The track focus is always there. The engine makes enough torque at all revs to make short work of our traffic. But the first time you hit 10,000 rpm, the R6 turns that perception on its head, and then kicks it hard in the backside twice just for good measure. At 10K, the R6 passes into an alternate dimension, which whooshes it up to serious speeds in an instant, holding you in an impossible lunge with a screaming, cheering engine that won’t quit. You think narco-drugs are addictive? Hoist an R6 past 10K once. You won’t ever get off that high.And it isn’t just the straight line performance either. I tasted, for the first time, the fabled single finger braking. With one finger, you can get the R6’s nose digging into the ground, rear wheel going light. A little more pressure... Rossi-style stoppie.

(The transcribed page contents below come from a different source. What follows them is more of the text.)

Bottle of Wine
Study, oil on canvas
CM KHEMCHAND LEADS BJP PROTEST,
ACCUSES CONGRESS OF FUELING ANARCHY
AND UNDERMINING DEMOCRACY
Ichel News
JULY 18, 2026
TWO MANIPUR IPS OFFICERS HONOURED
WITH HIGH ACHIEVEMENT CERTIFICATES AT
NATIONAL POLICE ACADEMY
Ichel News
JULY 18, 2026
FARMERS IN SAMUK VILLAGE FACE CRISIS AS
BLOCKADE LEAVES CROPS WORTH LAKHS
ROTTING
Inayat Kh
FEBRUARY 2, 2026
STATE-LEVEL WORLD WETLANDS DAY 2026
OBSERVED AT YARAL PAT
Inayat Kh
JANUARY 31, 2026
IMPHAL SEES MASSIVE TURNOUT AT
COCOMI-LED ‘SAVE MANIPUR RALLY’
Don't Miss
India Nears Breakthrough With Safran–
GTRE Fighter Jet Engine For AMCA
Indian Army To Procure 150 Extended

But the most impressive thing about the R6 is its handling. I cannot remember – and I am supposed to be a road tester – making any inputs to the motorcycle at all. It read my mind... every time, all the time. Whether you’re lolling about at 60 kph, or screaming into a turn well past your sell-by date; whether it is a sweeper, or a kink, it knows what’s on your mind and executes the thought with telepathic clarity. This is superb, superb, superb. And I’ll add another superb for emphasis, if you don’t mind.
There were only two times when I felt the R6 raise an eyebrow. The first time, I was in a sweeper, going at a fair clip, when I forgot the ‘fast bike, slow hands’ adage and whacked the throttle open. I felt – again with a directness I don’t think I’ve even felt from my beloved R1s – the rear spin up the slightest bit, before making a mild readjustment and settling down to machine gunning down the apex. The other time, the vehicle Joshua was shooting me from took an unexpected line. The moment of hesitation, when I closed the throttle, the R6 felt odd – like it was asking me, ‘Now why’d you do that? Don’t trust me?’

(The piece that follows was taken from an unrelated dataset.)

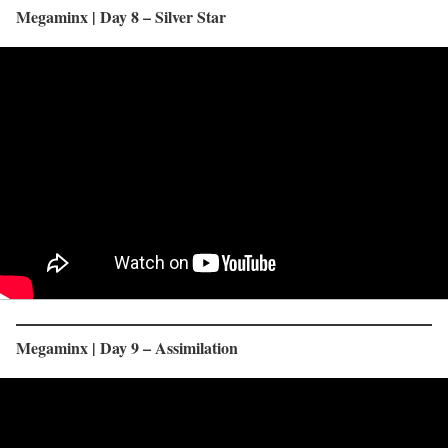
Megaminx | Day 8 – Silver Star
Megaminx | Day 9 – Assimilation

The R6 is a motorcycle that makes almost everything else you’ve ridden look faded and ragged. I love it to bits. Hell, if I could, I’d buy one blind, knowing that the difference in price to an R1 is tiny. It’s a tech-marvel too – it sports a superb by-wire throttle that is the most direct throttle hand to rear tyre connection I’ve ever sampled. And it should be – Valentino Rossi developed the system, didn’t he? As pleased as I am about the 800cc import rule allowing us to lay our hands on bikes like my dream R1, I’m cursing that the rule doesn’t say 598cc or more.
The R6S is sweeter and it makes the R6 look very hard-edged. It makes the R6 look like work. It revs out cleanly, smoothly and effortlessly. Where the R6 is busy thundering and burbling like a moving storm front, the R6S sounds busy, contented, focussed and happy. For India, the R6S, in my book, would be the ideal superbike to own. It would work out almost a lakh cheaper, which only makes it sweeter.
This head to head, in effect, has two winners. The R6 has my heart and the R6S has my mind. I’ve spent seven years waiting for this day. Now I’m waiting for the day when one of these two (either one will be fine) will be mine.